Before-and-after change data
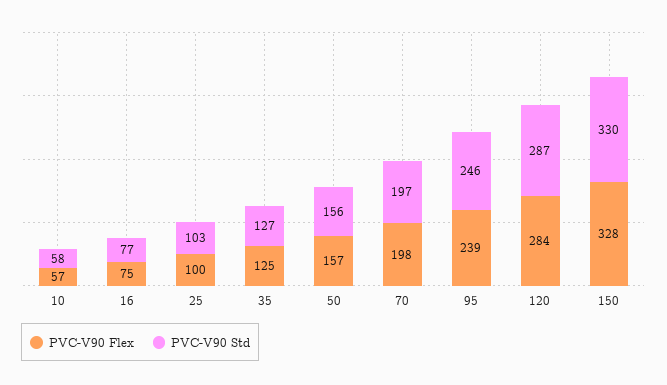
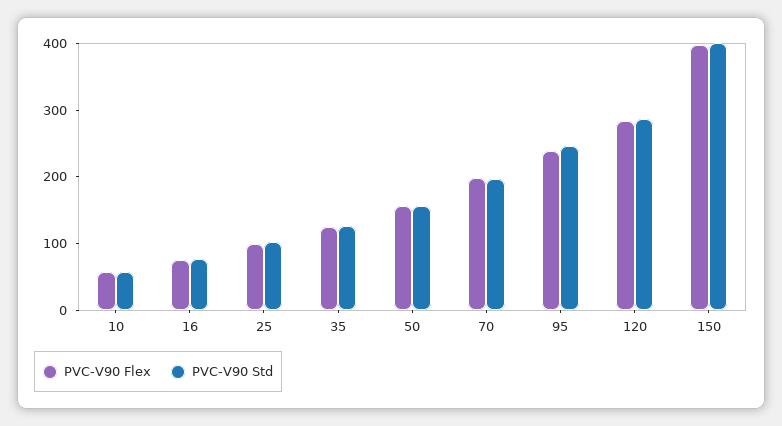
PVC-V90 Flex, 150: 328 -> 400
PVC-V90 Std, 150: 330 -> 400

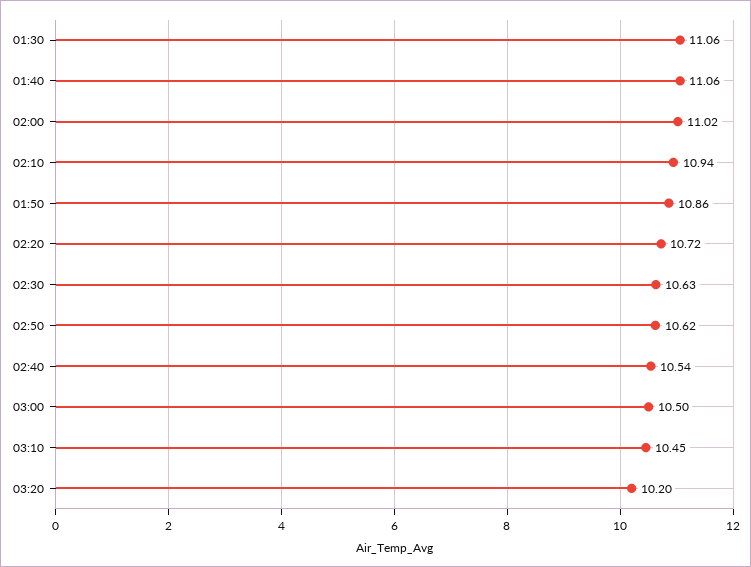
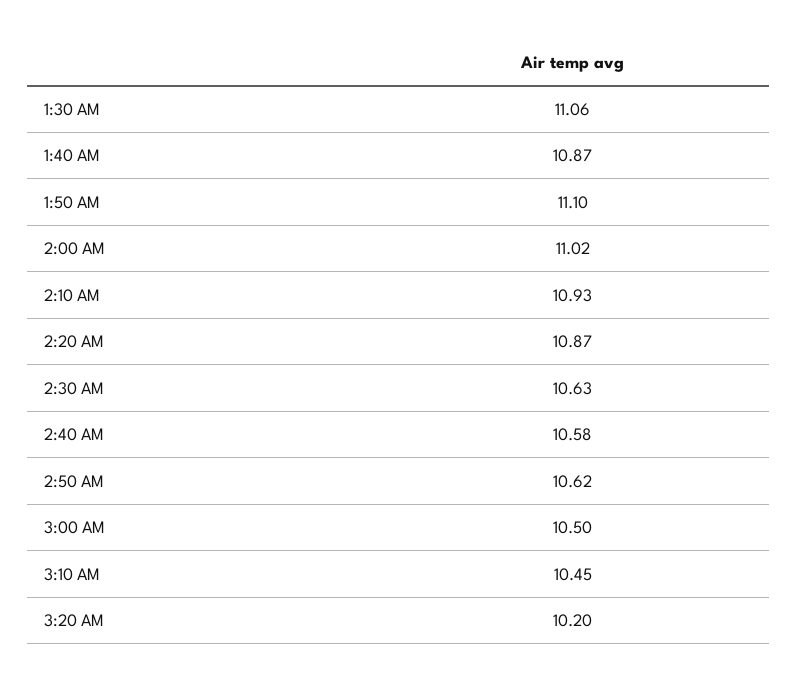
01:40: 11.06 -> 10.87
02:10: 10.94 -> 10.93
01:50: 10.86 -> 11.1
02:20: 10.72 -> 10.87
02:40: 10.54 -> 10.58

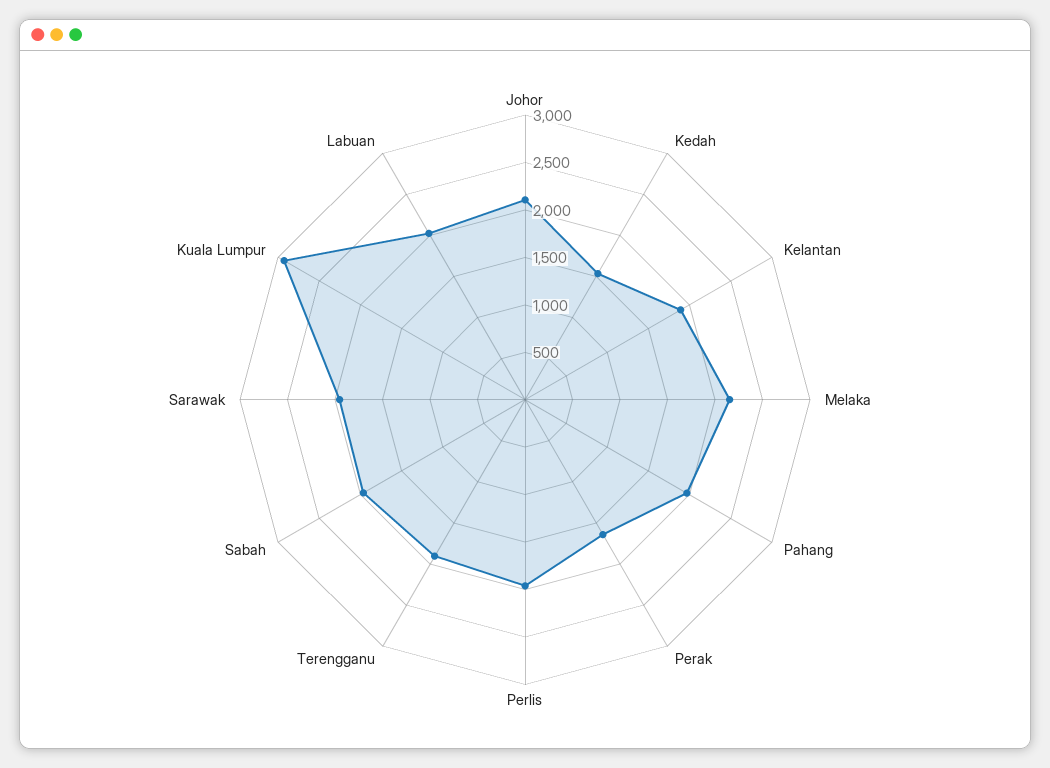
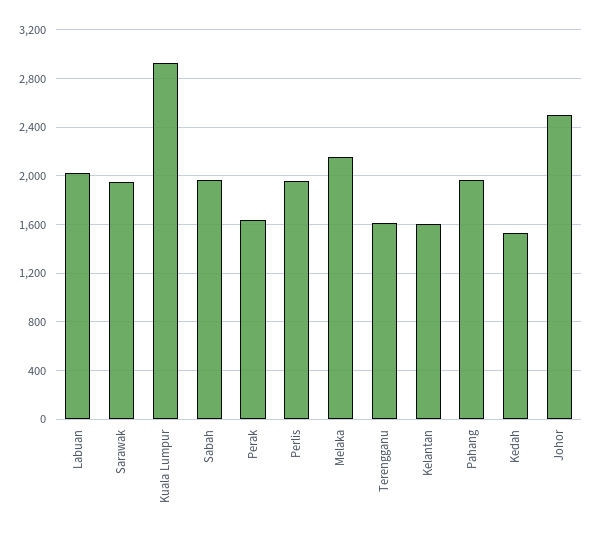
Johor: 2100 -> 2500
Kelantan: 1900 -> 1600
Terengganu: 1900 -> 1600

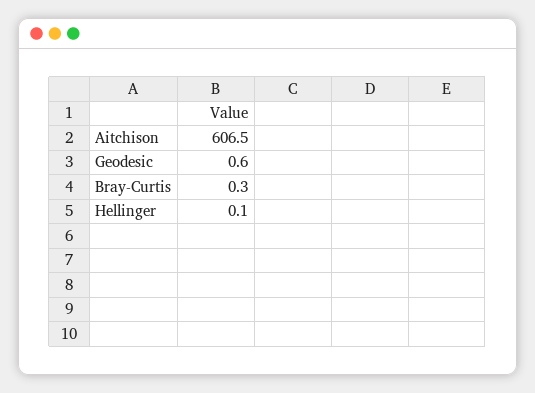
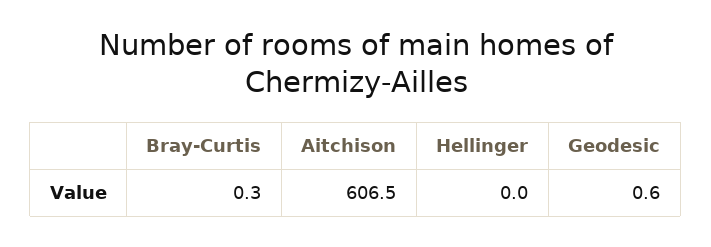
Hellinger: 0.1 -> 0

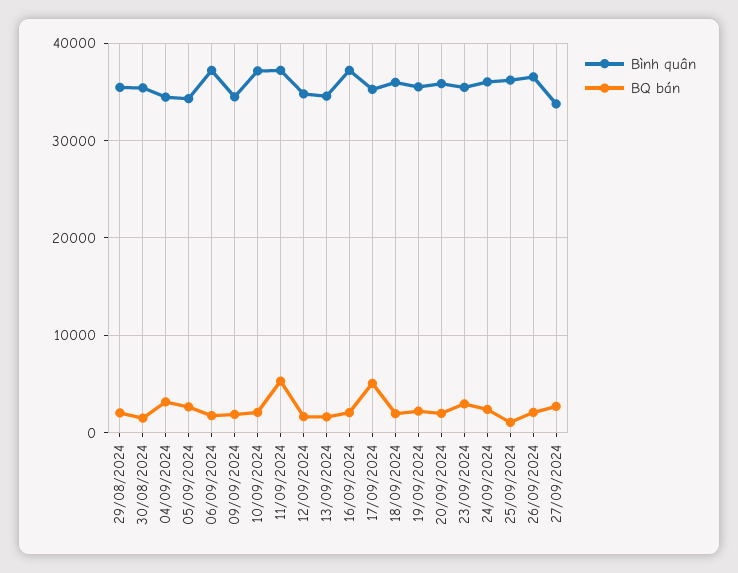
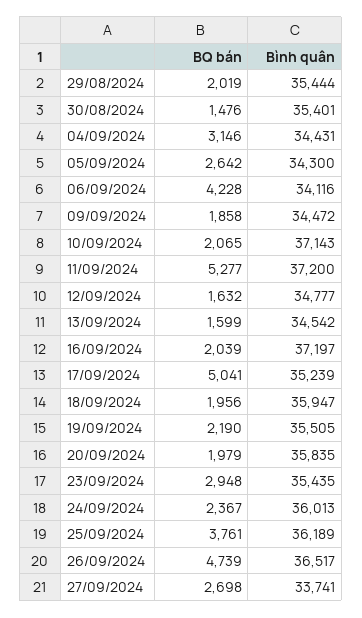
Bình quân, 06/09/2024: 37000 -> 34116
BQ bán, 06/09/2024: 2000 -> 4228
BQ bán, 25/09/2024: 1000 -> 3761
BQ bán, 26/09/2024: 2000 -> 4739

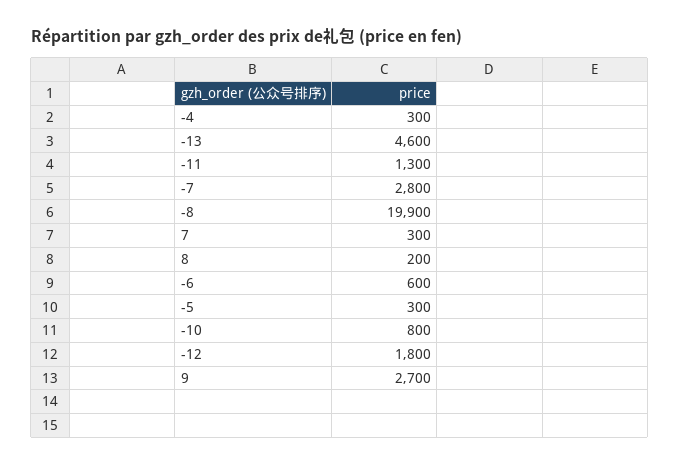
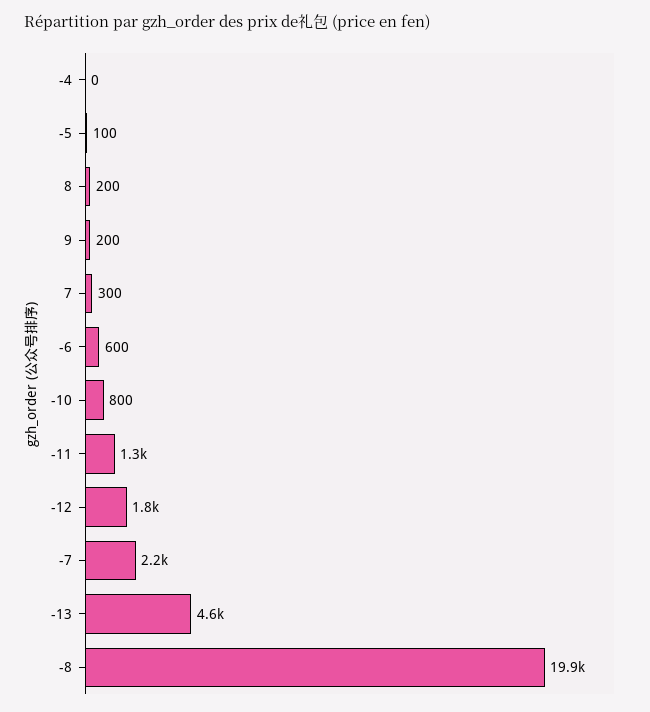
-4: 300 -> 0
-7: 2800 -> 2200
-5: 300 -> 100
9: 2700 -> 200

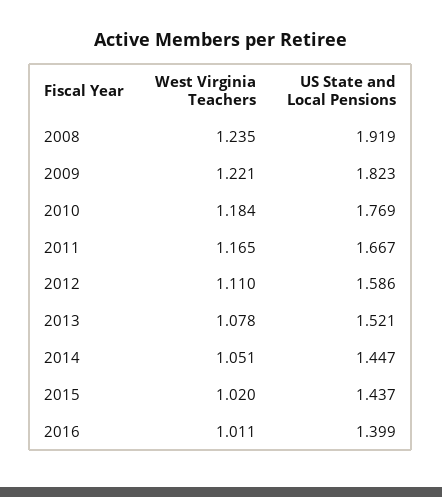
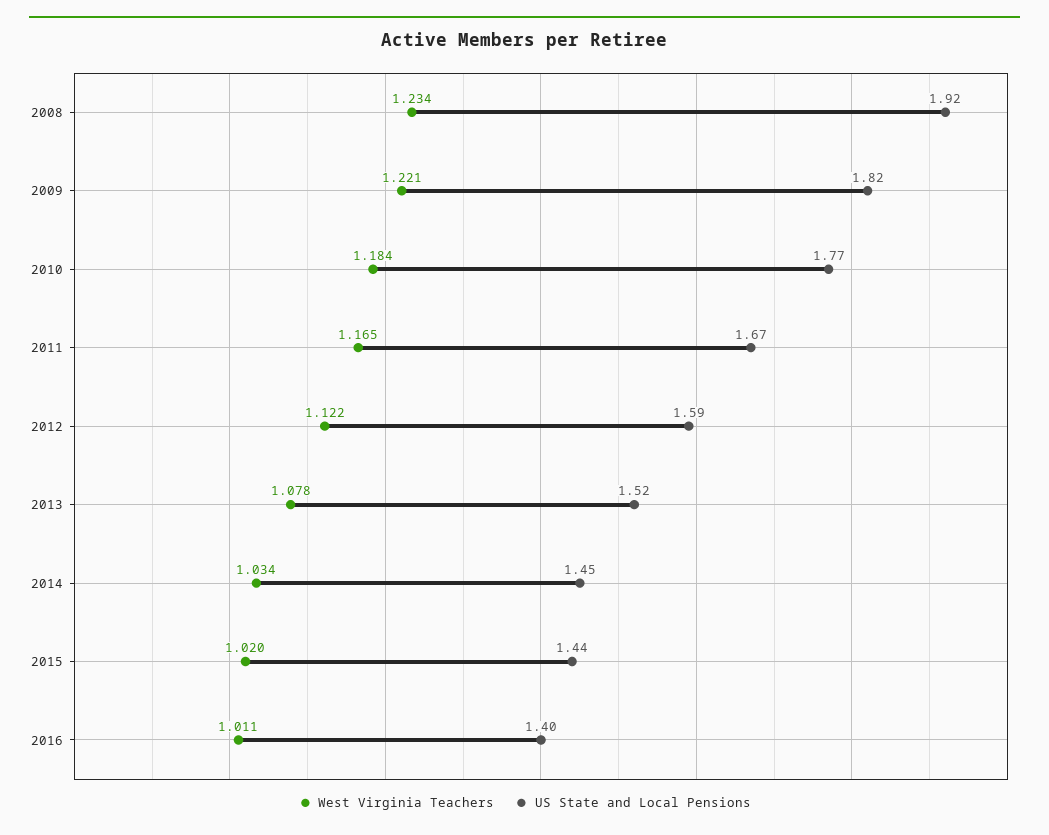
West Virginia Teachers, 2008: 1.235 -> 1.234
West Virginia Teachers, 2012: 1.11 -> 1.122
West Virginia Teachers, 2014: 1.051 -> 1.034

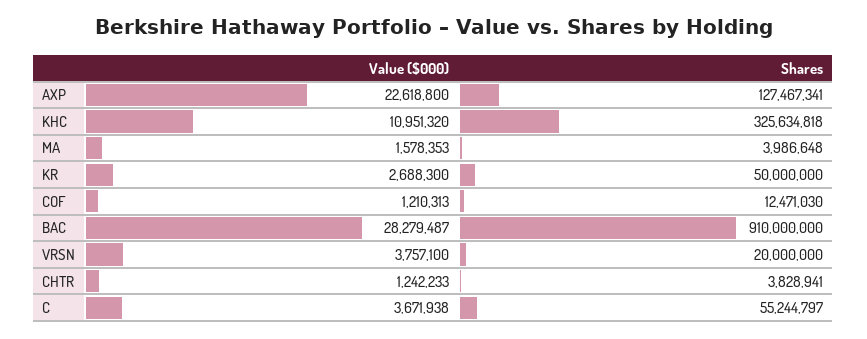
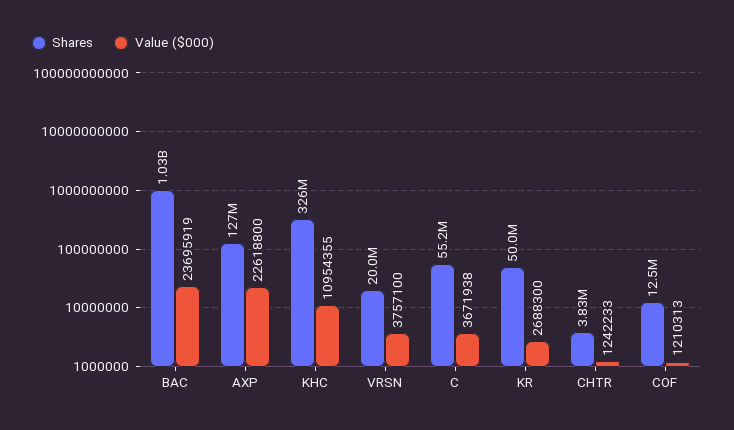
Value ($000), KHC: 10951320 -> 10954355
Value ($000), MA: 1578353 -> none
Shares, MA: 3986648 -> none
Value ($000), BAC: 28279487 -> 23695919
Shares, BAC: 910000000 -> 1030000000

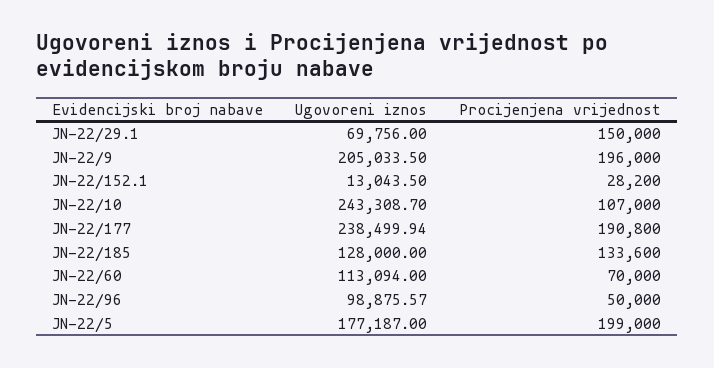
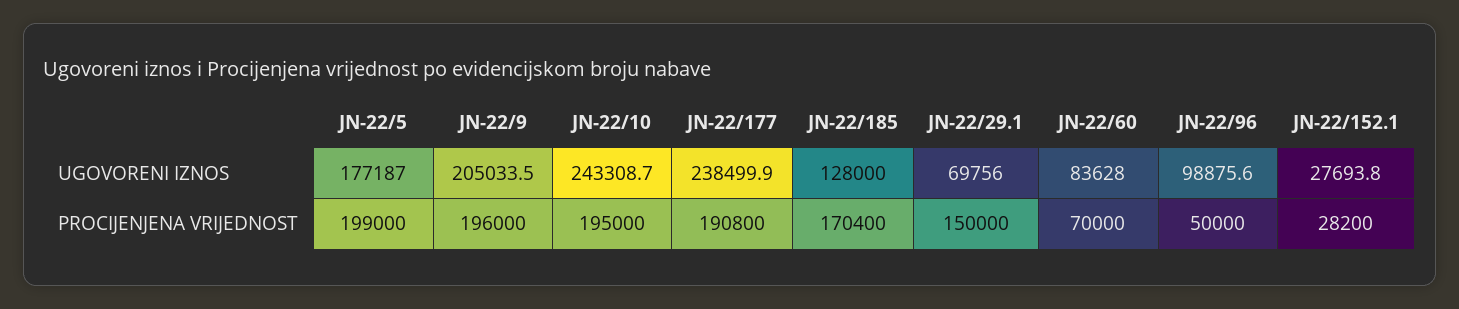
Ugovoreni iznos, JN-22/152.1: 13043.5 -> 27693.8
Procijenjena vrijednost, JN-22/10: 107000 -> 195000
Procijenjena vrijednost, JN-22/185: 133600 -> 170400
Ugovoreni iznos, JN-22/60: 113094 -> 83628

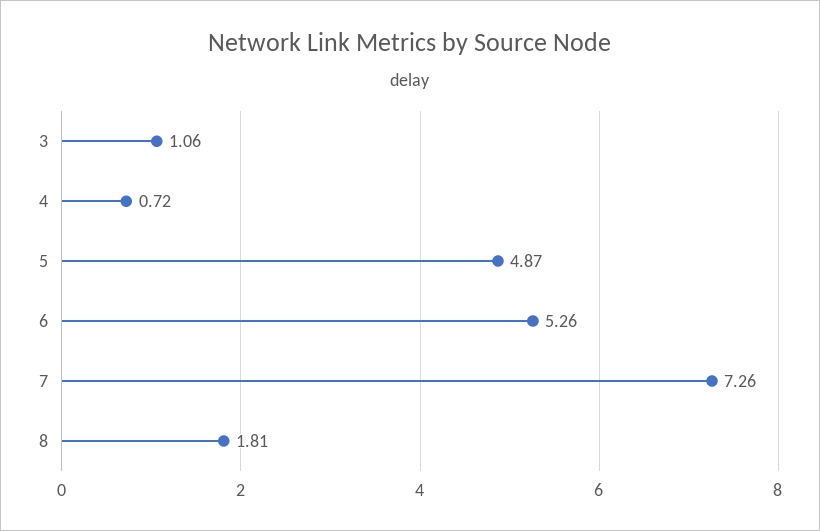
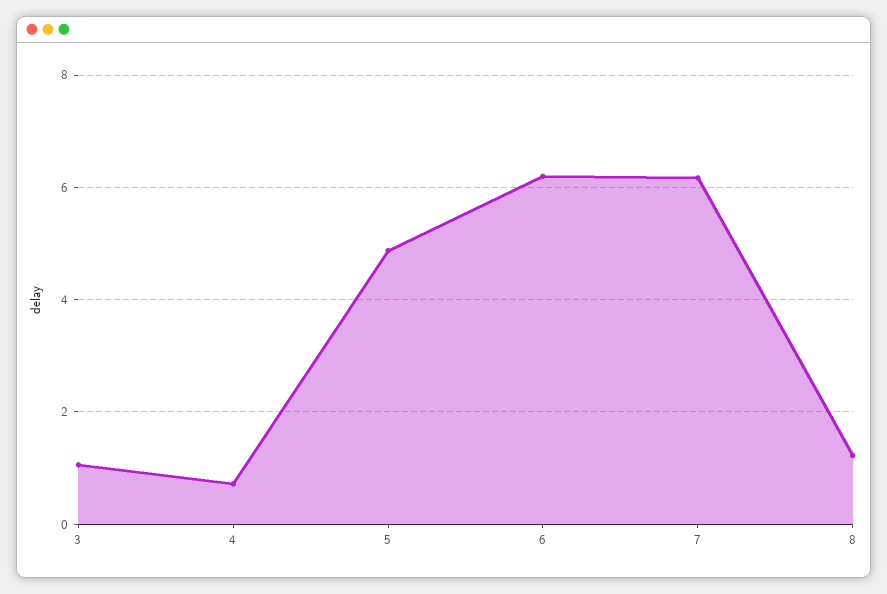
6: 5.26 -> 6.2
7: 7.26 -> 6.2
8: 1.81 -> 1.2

• _Your goal_:
Please repeat, with no pictures, each line from the start of the records above through the line with "Shares, MA: 3986648 -> none", inclusive, and only those.

• _Output for this exercise_:
PVC-V90 Flex, 150: 328 -> 400
PVC-V90 Std, 150: 330 -> 400

01:40: 11.06 -> 10.87
02:10: 10.94 -> 10.93
01:50: 10.86 -> 11.1
02:20: 10.72 -> 10.87
02:40: 10.54 -> 10.58

Johor: 2100 -> 2500
Kelantan: 1900 -> 1600
Terengganu: 1900 -> 1600

Hellinger: 0.1 -> 0

Bình quân, 06/09/2024: 37000 -> 34116
BQ bán, 06/09/2024: 2000 -> 4228
BQ bán, 25/09/2024: 1000 -> 3761
BQ bán, 26/09/2024: 2000 -> 4739

-4: 300 -> 0
-7: 2800 -> 2200
-5: 300 -> 100
9: 2700 -> 200

West Virginia Teachers, 2008: 1.235 -> 1.234
West Virginia Teachers, 2012: 1.11 -> 1.122
West Virginia Teachers, 2014: 1.051 -> 1.034

Value ($000), KHC: 10951320 -> 10954355
Value ($000), MA: 1578353 -> none
Shares, MA: 3986648 -> none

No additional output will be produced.